== Vorgegebener Text ==

Interview mit Péter Eötvös

Wolfgang Stryi befragte den Komponisten und Dirigenten Péter Eötvös, der im Juni die Tournee des EM mit Werken von Frank Zappa leiten wird, zu seinem Verständnis von Improvisation und Komposition.

Wolfgang Stryi: Welchen Stellenwert hat für dich die Improvisation bei deiner kompositorischen Arbeit?

Péter Eötvös: Den höchsten, weil für mich der Idealfall darin bestünde, dass das strukturierte Musikdenken - also die Musik, die man auf Papier befestigen muss, um sie an einen Interpreten weiterzugeben - mit der oralen Tradition gemischt würde. Das wäre die ideale Form.

Das heißt, so wie es tatsächlich in deinem Stück ›STEINE‹ passiert. In der ersten Hälfte ergeben sich die improvisatorischen Teile tatsächlich dadurch, dass immer einer dem nächsten etwas übergibt.

Ja, obwohl ›STEINE‹ gar nicht so frei ist. Das Stück ist viel begrenzter, viel enger festgelegt als du es jetzt darstellst. In ›STEINE‹ sind Aufgaben gestellt. Wenn eine Mischung bestünde zwischen kompositorischem und improvisatorischem Denken und diese Tradition weitergeführt würde, wäre dies für mich die ideale Zukunft. Doch im Moment ist das getrennt. Es gibt komponierte Musik und improvisierte Musik. Ich träumte eigentlich nur davon, wie es wäre, wenn ein Komponist mit einem Improvisator zusammenkäme.

Das heißt, du hast selber eigentlich nicht das Gefühl, auch nicht bei ›STEINE‹, dass du schon in der Lage bist so etwas auszufüllen - oder was ist dabei das Problem?

Die Schwierigkeit liegt eigentlich darin, dass die improvisierenden Musiker nicht die gleiche Ausbildung haben wie die Musiker, deren Ausbildung eine sehr große Präzision in der notierten Form ermöglicht ...

Absolut.

... und auch umgekehrt: die »Notenleser« sind improvisatorisch nicht ausgebildet. Es hängt nur von der eigenen Begabung ab, ob jemand fähig ist, beides zu praktizieren. Im Ensemble Modern sind einige, die das können. Aber das ist nicht die Regel.

Würdest du also z. B. beim nächsten Stück fürs Ensemble Modern gerne in diese Richtung weitergehen?

===
== Gezeigtes Material ==

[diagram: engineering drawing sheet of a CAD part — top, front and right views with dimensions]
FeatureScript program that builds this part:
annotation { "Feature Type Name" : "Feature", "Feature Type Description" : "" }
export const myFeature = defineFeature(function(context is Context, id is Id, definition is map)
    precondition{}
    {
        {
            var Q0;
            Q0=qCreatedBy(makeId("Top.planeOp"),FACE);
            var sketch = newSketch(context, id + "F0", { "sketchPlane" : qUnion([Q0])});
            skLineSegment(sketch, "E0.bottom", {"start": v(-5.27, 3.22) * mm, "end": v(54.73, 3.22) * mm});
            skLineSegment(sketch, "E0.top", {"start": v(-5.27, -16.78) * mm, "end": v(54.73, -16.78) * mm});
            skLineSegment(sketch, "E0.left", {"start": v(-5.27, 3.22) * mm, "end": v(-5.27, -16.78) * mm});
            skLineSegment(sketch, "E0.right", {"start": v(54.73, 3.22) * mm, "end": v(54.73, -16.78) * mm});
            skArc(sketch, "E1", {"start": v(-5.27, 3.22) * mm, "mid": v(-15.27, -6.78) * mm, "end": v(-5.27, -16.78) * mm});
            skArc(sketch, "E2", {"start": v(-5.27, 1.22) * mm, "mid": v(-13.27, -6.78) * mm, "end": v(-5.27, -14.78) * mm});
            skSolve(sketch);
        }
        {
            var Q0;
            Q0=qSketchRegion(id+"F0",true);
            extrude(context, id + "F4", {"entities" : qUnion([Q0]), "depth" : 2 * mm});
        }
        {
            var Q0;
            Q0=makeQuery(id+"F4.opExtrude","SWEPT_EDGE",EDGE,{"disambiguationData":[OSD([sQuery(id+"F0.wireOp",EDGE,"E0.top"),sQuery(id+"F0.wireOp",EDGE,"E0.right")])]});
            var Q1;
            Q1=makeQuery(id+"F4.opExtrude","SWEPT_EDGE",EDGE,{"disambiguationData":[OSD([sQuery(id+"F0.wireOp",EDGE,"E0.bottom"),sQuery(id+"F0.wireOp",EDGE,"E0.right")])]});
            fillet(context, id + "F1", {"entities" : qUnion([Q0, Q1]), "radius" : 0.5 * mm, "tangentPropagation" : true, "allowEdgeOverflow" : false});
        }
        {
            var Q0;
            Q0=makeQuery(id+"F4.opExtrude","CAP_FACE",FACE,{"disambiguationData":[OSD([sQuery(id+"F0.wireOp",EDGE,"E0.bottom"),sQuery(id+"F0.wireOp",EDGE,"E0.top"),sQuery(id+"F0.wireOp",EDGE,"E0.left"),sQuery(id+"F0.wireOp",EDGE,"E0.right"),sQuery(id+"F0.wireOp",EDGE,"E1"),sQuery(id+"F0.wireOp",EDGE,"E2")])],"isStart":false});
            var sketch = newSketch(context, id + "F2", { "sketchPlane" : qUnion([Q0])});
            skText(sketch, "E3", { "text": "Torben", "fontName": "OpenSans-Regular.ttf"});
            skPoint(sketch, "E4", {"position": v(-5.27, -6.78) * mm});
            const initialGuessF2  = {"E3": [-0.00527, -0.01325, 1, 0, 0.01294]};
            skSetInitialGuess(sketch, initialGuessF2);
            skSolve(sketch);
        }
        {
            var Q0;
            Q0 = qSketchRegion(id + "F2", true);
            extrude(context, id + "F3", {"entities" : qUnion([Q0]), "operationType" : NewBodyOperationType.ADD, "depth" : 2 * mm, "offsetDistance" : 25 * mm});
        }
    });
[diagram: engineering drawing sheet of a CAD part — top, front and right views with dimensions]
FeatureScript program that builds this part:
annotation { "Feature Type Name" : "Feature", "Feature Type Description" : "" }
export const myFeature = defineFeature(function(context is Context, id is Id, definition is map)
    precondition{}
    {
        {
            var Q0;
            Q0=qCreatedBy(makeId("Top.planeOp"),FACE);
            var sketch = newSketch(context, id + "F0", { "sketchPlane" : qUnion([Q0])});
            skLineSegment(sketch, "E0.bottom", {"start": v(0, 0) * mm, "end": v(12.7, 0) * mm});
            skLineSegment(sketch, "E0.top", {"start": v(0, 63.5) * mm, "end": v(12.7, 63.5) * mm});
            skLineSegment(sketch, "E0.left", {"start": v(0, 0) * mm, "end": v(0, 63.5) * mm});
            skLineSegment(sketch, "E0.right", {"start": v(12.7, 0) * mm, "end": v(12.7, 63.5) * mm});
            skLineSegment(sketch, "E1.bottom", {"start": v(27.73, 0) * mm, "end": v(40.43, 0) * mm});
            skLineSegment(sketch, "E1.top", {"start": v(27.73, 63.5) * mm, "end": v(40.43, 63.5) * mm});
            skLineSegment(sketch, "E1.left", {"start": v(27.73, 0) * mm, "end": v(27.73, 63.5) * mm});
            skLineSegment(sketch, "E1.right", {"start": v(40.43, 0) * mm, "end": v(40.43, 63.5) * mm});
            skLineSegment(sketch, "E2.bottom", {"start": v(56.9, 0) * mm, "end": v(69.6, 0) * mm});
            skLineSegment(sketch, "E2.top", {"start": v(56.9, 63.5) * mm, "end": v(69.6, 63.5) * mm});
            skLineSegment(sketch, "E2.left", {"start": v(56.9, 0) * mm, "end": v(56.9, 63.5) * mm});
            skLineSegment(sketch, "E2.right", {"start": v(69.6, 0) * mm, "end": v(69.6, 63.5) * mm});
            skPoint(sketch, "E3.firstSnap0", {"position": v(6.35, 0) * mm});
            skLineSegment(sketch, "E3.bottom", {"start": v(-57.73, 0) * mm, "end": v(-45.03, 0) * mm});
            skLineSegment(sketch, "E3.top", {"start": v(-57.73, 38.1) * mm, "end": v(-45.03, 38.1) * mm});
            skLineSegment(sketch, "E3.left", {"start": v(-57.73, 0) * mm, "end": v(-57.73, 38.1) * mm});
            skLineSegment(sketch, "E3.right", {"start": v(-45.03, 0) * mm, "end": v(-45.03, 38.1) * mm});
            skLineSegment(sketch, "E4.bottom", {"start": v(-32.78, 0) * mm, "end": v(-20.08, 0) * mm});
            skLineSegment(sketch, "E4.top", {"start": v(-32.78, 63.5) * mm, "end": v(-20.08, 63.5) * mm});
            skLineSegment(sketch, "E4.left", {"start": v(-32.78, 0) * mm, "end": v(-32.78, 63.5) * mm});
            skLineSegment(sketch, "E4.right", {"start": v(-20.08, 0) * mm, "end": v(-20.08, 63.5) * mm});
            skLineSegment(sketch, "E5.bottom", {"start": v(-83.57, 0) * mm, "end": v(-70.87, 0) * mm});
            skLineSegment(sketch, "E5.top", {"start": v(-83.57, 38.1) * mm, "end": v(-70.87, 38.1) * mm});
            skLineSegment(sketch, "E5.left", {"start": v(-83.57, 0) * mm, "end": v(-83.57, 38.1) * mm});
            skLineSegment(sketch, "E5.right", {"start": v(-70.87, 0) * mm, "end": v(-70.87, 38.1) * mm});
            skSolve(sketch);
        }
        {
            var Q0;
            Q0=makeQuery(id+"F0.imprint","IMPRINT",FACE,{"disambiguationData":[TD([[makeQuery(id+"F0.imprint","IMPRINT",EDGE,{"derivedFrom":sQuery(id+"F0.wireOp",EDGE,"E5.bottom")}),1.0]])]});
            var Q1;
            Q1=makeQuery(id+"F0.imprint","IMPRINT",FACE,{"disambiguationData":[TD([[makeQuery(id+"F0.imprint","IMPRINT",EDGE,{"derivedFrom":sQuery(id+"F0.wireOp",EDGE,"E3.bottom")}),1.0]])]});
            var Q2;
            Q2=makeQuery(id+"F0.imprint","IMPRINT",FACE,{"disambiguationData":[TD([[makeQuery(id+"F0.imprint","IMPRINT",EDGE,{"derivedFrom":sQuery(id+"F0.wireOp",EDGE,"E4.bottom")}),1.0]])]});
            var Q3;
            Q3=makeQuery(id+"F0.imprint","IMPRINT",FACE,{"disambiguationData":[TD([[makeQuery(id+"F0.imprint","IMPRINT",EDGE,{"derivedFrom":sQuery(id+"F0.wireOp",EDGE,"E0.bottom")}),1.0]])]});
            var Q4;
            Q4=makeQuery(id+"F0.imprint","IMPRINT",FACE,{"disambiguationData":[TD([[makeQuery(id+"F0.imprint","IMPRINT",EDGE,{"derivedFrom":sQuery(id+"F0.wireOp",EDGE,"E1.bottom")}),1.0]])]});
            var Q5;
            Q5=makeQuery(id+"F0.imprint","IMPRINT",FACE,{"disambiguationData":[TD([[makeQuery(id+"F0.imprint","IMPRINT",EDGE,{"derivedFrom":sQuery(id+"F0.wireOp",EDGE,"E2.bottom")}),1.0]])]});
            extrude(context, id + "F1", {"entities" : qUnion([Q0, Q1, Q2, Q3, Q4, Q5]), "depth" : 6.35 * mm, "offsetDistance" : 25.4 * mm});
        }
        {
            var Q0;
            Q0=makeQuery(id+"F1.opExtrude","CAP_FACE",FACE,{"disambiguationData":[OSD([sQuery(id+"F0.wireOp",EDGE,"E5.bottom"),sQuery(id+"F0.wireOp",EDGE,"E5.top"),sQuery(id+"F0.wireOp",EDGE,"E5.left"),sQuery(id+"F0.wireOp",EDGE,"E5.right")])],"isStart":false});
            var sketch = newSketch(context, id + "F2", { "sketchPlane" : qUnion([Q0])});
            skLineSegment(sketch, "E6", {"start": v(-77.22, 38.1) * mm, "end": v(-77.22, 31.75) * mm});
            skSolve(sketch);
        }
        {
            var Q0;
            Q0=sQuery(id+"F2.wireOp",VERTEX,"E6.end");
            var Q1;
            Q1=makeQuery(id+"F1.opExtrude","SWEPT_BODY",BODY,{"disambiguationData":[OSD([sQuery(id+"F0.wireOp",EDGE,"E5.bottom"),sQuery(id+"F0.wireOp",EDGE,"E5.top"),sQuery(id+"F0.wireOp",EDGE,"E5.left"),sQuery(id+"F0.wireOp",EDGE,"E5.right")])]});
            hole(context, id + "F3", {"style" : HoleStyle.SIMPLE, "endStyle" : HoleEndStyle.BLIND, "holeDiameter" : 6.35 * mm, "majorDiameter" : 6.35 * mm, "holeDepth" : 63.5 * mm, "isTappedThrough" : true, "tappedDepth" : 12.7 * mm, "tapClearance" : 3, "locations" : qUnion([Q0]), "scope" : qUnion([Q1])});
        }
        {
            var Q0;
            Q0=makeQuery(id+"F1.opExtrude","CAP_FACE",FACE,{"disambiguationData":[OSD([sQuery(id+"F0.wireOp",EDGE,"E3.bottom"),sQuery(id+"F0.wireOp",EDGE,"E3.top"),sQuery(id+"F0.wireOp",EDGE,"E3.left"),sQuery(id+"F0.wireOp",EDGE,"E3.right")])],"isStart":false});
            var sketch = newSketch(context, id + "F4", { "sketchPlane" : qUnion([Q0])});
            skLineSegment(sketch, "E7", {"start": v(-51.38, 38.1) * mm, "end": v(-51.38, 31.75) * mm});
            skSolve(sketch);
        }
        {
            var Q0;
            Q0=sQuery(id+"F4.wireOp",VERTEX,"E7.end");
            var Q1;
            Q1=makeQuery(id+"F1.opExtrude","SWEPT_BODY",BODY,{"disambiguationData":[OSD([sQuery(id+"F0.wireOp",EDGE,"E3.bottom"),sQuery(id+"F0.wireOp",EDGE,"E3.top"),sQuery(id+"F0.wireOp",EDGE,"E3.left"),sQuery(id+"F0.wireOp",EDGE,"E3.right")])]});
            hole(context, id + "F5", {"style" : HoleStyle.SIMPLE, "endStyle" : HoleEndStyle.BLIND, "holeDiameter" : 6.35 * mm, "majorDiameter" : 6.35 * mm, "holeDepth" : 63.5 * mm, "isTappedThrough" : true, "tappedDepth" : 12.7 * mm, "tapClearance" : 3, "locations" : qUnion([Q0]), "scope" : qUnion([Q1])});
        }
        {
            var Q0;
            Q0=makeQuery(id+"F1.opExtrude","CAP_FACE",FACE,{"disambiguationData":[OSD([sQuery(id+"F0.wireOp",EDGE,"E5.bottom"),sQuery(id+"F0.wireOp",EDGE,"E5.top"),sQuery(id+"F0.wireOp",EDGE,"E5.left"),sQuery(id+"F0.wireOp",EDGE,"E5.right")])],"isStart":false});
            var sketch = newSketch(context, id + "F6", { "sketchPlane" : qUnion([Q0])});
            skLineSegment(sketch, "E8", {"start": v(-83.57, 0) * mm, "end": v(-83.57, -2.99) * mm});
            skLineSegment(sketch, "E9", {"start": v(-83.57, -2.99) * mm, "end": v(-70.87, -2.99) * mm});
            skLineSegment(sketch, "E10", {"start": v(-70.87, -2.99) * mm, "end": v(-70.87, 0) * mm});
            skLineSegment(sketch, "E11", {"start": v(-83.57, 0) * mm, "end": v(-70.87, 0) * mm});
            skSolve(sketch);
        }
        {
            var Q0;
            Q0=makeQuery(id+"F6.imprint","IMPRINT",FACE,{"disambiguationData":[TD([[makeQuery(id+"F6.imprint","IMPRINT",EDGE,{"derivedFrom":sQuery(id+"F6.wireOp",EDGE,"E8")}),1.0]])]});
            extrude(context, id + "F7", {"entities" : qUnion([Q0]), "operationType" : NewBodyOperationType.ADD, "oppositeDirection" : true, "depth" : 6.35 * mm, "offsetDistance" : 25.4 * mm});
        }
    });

===

• Die Aufgaben
**1.** Mit wessen Werken wird Péter Eötvös laut dem Interview im Juni die Tournee des EM leiten?
**2.** Dupliziere die Zeilen des gezeigten Materials unverändert: Fang bei deren erster Zeile an und hör nach der Zeile auf, die „v(-15.27, -6.78) *“ enthält.
Der Text und die Zeilen des gezeigten Materials haben nichts miteinander zu tun.

• Die Ergebnisse
**1.** Mit Werken von Frank Zappa.

**2.**
[diagram: engineering drawing sheet of a CAD part — top, front and right views with dimensions]
FeatureScript program that builds this part:
annotation { "Feature Type Name" : "Feature", "Feature Type Description" : "" }
export const myFeature = defineFeature(function(context is Context, id is Id, definition is map)
    precondition{}
    {
        {
            var Q0;
            Q0=qCreatedBy(makeId("Top.planeOp"),FACE);
            var sketch = newSketch(context, id + "F0", { "sketchPlane" : qUnion([Q0])});
            skLineSegment(sketch, "E0.bottom", {"start": v(-5.27, 3.22) * mm, "end": v(54.73, 3.22) * mm});
            skLineSegment(sketch, "E0.top", {"start": v(-5.27, -16.78) * mm, "end": v(54.73, -16.78) * mm});
            skLineSegment(sketch, "E0.left", {"start": v(-5.27, 3.22) * mm, "end": v(-5.27, -16.78) * mm});
            skLineSegment(sketch, "E0.right", {"start": v(54.73, 3.22) * mm, "end": v(54.73, -16.78) * mm});
            skArc(sketch, "E1", {"start": v(-5.27, 3.22) * mm, "mid": v(-15.27, -6.78) * mm, "end": v(-5.27, -16.78) * mm});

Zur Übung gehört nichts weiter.